Small tables drive large tables, that is, small data sets drive large data sets. Before we know what a small table drives to a large table, let’s look at two query keywords, IN and EXISTS. Let’s start with two query statements to see what they do. I set up two tables, one employee table and one department table. The employee table has the department ID attribute, and I associate the two tables.

Let’s first use IN to query the data:

SELECT * 
FROM t_emp 
WHERE dept_id IN (SELECT dept_id FROM t_dept) 
LIMIT 5;
Copy the code

Next use EXISTS to query data:

SELECT * 
 FROM t_emp 
 WHERE EXISTS 
     (SELECT 1 
     FROM t_dept 
     WHERE t_dept.dept_id = t_emp.dept_id) 
 LIMIT 5;
Copy the code

The EXISTS syntax is: data in a primary query is conditionally validated in a sub-query, and data in a primary query is determined by the result TRUE and FALSE. The EXISTS subquery only returns TRUE or FALSE, so the SELECT * in the subquery can be SELECT 1 or otherwise. The EXISTS subquery is actually optimized by MySql when it is executed rather than comparing every data.

Since both IN and EXISTS can be used to query data, what is the difference between the two?

In practice, we want to index both tables’ dept_id. At the very beginning, we explained an optimization principle: small table drives large table. When we use IN for associated query, according to the execution sequence of IN operation above, we first query department table and then query employee information according to the ID information found IN department table. We all know that the employee table must have a lot of employee information, but the department table usually only has a little data information. We first query the employee information by querying the department table, and then use the query result of t_DEPT to drive the large table (T_EMP), which is very efficient and worth encouraging.
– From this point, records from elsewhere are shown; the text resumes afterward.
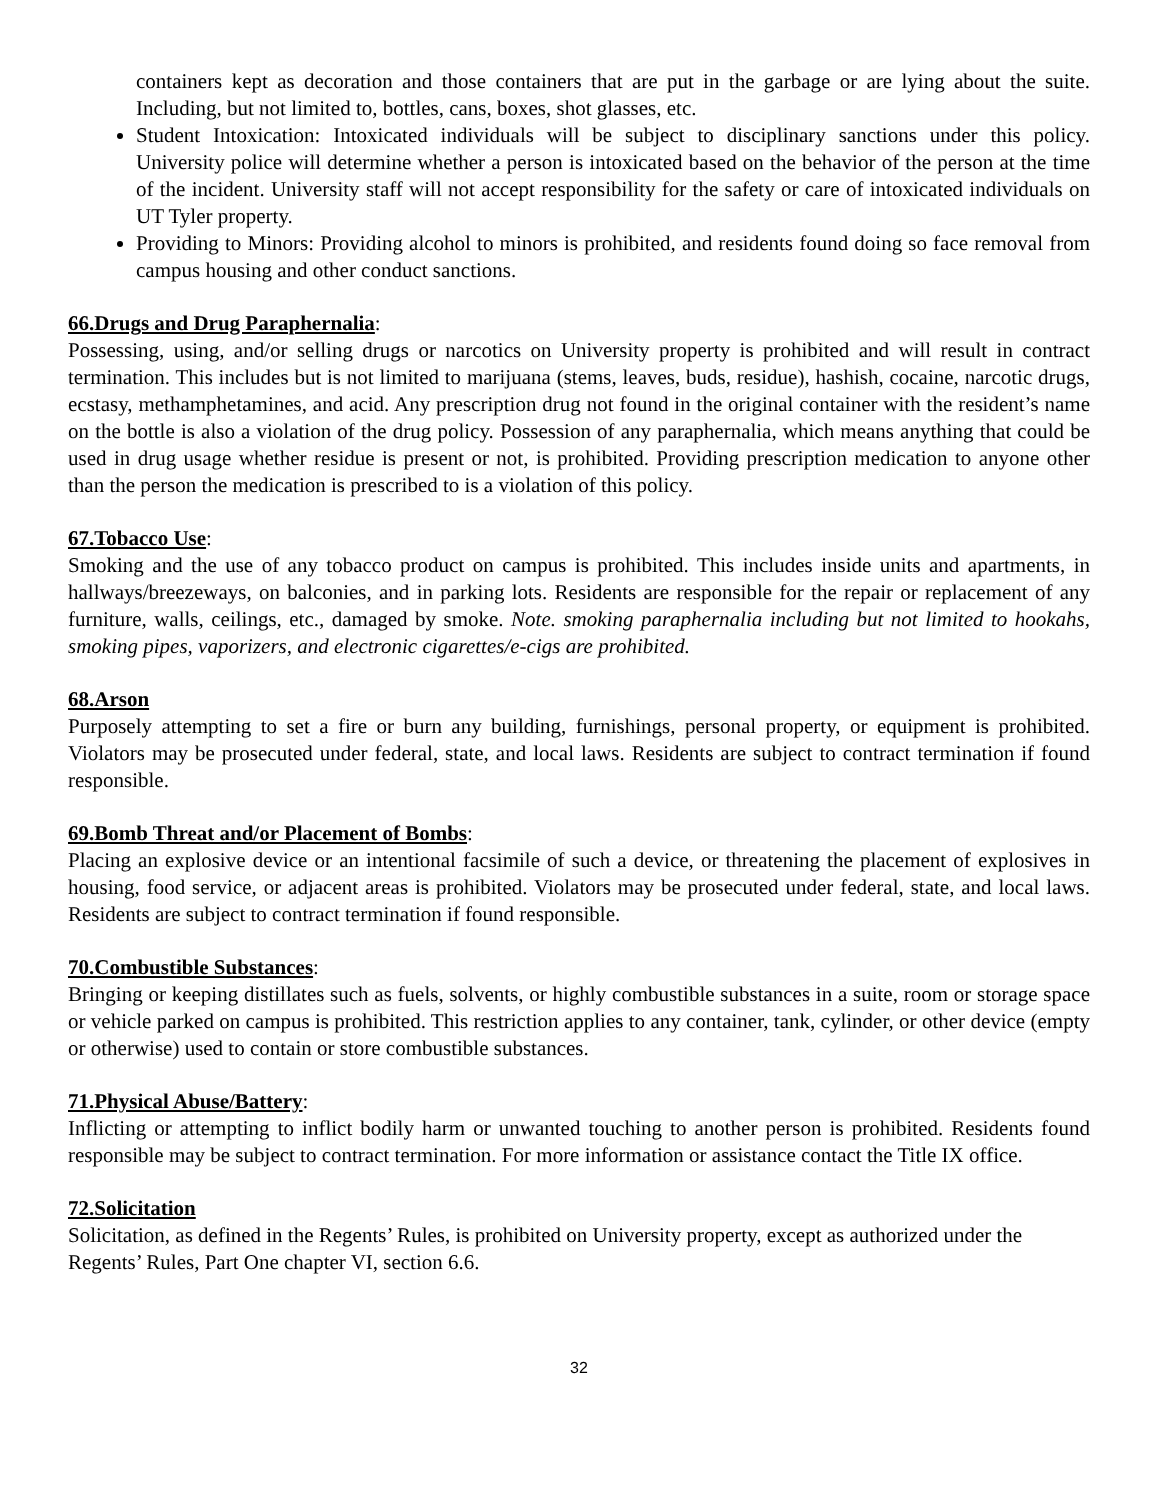containers kept as decoration and those containers that are put in the garbage or are lying about the suite. Including, but not limited to, bottles, cans, boxes, shot glasses, etc.
Student Intoxication: Intoxicated individuals will be subject to disciplinary sanctions under this policy. University police will determine whether a person is intoxicated based on the behavior of the person at the time of the incident. University staff will not accept responsibility for the safety or care of intoxicated individuals on UT Tyler property.
Providing to Minors: Providing alcohol to minors is prohibited, and residents found doing so face removal from campus housing and other conduct sanctions.
66.Drugs and Drug Paraphernalia:
Possessing, using, and/or selling drugs or narcotics on University property is prohibited and will result in contract termination. This includes but is not limited to marijuana (stems, leaves, buds, residue), hashish, cocaine, narcotic drugs, ecstasy, methamphetamines, and acid. Any prescription drug not found in the original container with the resident’s name on the bottle is also a violation of the drug policy. Possession of any paraphernalia, which means anything that could be used in drug usage whether residue is present or not, is prohibited. Providing prescription medication to anyone other than the person the medication is prescribed to is a violation of this policy.
67.Tobacco Use:
Smoking and the use of any tobacco product on campus is prohibited. This includes inside units and apartments, in hallways/breezeways, on balconies, and in parking lots. Residents are responsible for the repair or replacement of any furniture, walls, ceilings, etc., damaged by smoke. Note. smoking paraphernalia including but not limited to hookahs, smoking pipes, vaporizers, and electronic cigarettes/e-cigs are prohibited.
68.Arson
Purposely attempting to set a fire or burn any building, furnishings, personal property, or equipment is prohibited. Violators may be prosecuted under federal, state, and local laws. Residents are subject to contract termination if found responsible.
69.Bomb Threat and/or Placement of Bombs:
Placing an explosive device or an intentional facsimile of such a device, or threatening the placement of explosives in housing, food service, or adjacent areas is prohibited. Violators may be prosecuted under federal, state, and local laws. Residents are subject to contract termination if found responsible.
70.Combustible Substances:
Bringing or keeping distillates such as fuels, solvents, or highly combustible substances in a suite, room or storage space or vehicle parked on campus is prohibited. This restriction applies to any container, tank, cylinder, or other device (empty or otherwise) used to contain or store combustible substances.
71.Physical Abuse/Battery:
Inflicting or attempting to inflict bodily harm or unwanted touching to another person is prohibited. Residents found responsible may be subject to contract termination. For more information or assistance contact the Title IX office.
72.Solicitation
Solicitation, as defined in the Regents’ Rules, is prohibited on University property, except as authorized under the Regents’ Rules, Part One chapter VI, section 6.6.
32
However, when an EXISTS query is used, the employee table is queried first, and then whether the information in the employee table needs to be retained according to the TRUE or FALSE returned by the department table query condition. T_emp is used to drive small tables t_DEPT. Although this way can also find the data we want, but this way of query is not worth advocating.

We use IN over EXISTS when there is more data IN the T_EMp table than IN the T_DEPT table. When there is more data IN the T_DEPT table than there is IN the T_EMP table (we are only assuming here), we use EXISTS over IN. Therefore, whether to use IN or EXISTS depends on our requirements. However, if the amount of data IN two tables is similar, there is little difference between using IN or EXISTS.